## EXERCISE OBJECTIVE
Quote from the bat genetics article the passage starting with "Initial results of" and going on through "million years ago.".

## PROVIDED TEXT
• • • •
Bat DNA Analysis Yields Insight Into Evolution Of Flight And Disease Resistance
Brett Smith for redOrbit.com – Your Universe Online
A comparative genetic analysis of two distantly related bat species has revealed new insights into the evolutionary development of flight and disease resistance, according to a new report in the latest edition of the journal Science.
As the only mammals capable of sustained flight, bats are an anomaly in the animal world. They also have a predilection for transmitting diseases that do not appear to affect the animals themselves.
“Bats are a natural reservoir for several lethal viruses, such as Hendra, Ebola and SARS, but they often don´t succumb to disease from these viruses,” said study co-author Chris Cowled, a researcher from the Australian Animal Health Laboratory. “They´re also the only mammal that can fly, and they live a long time compared to animals similar in size.”
These unique capabilities inspired scientists from BGI in China, University of Copenhagen in Denmark, and several other institutions around the world to search for the genetic mechanisms behind the bats´ distinctive behaviors.
In the study, the international team conducted a genomic sequencing and analysis of two different wild bats, the large Black flying fox and the smaller David’s Myotis.
Initial results of the sequencing analysis confirmed that two bat species share a common ancestor and are members of the clade of mammals know as Pegasoferae, which diverged from the horse genus Equus around 88 million years ago.
To recognize the genetic mechanisms that made the origin of flight possible in bats, researchers investigated the genes responsible for the recognition and repair of genetic damage. They found that these genes are responsible for minimizing or repairing the negative metabolic effects that are generated as a result of sustained flight. In addition, the geneticists also found unique flight-related genes from a common bat ancestor that are responsible for skin elasticity and muscle contraction.
The team also successfully identified genes associated with the unique immune system of bats. They found that some of these genes play a role in DNA damage response, which has an important function in host defense and is a known target for virus interaction. Researchers inferred that the immune system of bats has likely been influenced by the changes in DNA damage response mechanisms during selection for flight.
Researchers also identified genes that could be responsible for the differences in behavior between the two bat species, including their eating habits and echolocation abilities.
“The rapid development of genomics greatly enhances our understanding to the mysteries of evolutionary biology, such as the origin, differentiation, and species diversity,” said Guojie Zhang, Project Manager from BGI. “These wonderfully diverse bats are in a special position in the evolutionary processes, and have some fascinating biological characteristics, including sustained flight, hibernation, echolocation, among others. Genomics is one of the approaches to conduct those studies.”
“I believe the data generated in the study will lay a solid foundation for the further functional research,” he added. “The genomic comparative analysis also will provide important tools for further understanding the autoimmune system of bats and the relevant defense mechanisms against viral infections.”
• • • •
## EXTRACTED MATERIAL
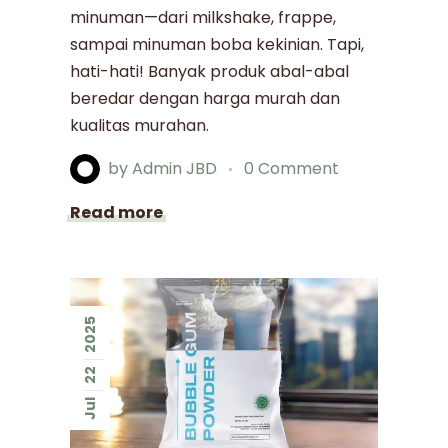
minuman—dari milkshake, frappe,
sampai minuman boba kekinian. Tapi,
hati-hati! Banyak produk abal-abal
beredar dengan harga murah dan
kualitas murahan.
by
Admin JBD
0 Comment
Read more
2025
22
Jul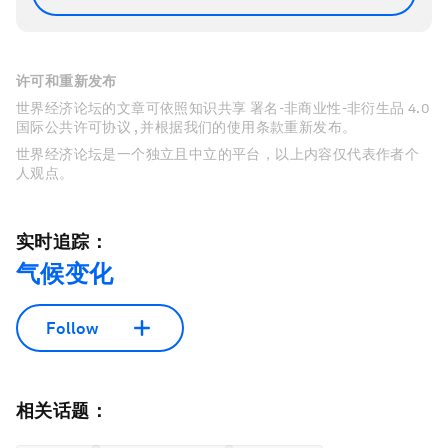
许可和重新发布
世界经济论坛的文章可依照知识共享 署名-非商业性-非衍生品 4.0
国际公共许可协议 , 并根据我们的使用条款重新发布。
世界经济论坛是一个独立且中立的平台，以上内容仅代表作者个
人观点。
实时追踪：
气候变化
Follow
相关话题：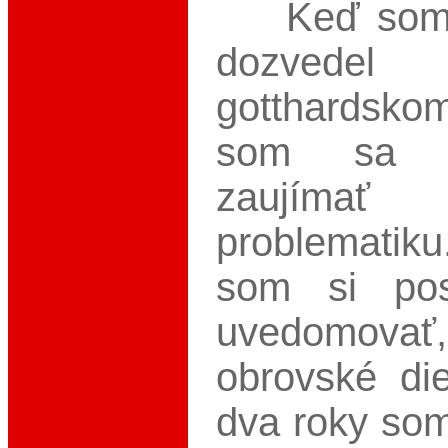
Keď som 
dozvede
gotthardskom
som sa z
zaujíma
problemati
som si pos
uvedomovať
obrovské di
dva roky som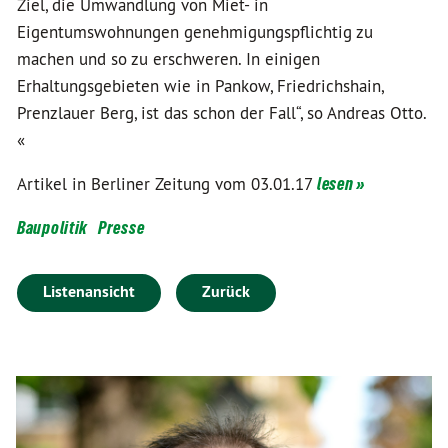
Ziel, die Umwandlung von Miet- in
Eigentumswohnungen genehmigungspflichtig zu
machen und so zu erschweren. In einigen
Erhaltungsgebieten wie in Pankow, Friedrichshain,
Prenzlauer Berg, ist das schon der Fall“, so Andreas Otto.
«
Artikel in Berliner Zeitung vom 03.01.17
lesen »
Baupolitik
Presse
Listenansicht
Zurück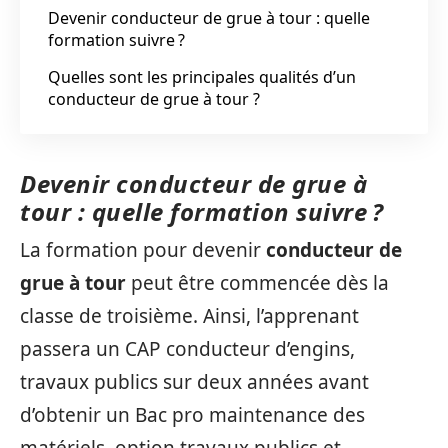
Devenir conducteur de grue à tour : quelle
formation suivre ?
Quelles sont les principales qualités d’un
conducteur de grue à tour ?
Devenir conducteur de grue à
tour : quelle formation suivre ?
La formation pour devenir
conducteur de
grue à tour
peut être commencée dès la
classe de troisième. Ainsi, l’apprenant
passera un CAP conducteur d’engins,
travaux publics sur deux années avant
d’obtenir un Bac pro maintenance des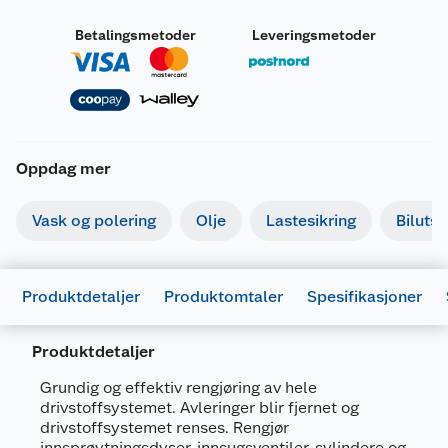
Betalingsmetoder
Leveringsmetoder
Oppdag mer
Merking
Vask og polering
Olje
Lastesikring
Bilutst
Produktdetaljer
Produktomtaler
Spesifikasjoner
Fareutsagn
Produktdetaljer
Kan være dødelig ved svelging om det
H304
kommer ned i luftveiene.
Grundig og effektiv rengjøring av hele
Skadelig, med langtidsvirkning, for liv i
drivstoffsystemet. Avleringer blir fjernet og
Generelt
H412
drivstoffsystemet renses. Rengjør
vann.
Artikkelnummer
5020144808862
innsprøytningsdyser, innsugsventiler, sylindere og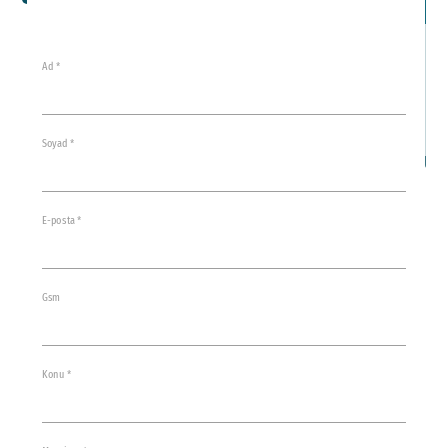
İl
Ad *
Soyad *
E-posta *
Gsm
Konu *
• • • •
## OUTPUT FOR THIS TASK
Initial results of the sequencing analysis confirmed that two bat species share a common ancestor and are members of the clade of mammals know as Pegasoferae, which diverged from the horse genus Equus around 88 million years ago.